* [YOUR GOAL] When checking the entries below, count every line with the word "generator", then give only that number.

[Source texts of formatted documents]
===

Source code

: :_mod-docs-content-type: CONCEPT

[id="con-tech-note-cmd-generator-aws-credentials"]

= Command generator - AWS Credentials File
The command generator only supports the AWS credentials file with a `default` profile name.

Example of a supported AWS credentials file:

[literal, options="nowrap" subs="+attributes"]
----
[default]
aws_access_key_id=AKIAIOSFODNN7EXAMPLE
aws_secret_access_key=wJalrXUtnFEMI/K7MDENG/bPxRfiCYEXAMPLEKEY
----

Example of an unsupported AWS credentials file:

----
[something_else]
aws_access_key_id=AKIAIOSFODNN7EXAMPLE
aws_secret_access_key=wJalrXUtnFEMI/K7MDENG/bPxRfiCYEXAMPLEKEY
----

===

* [OUTPUT] 3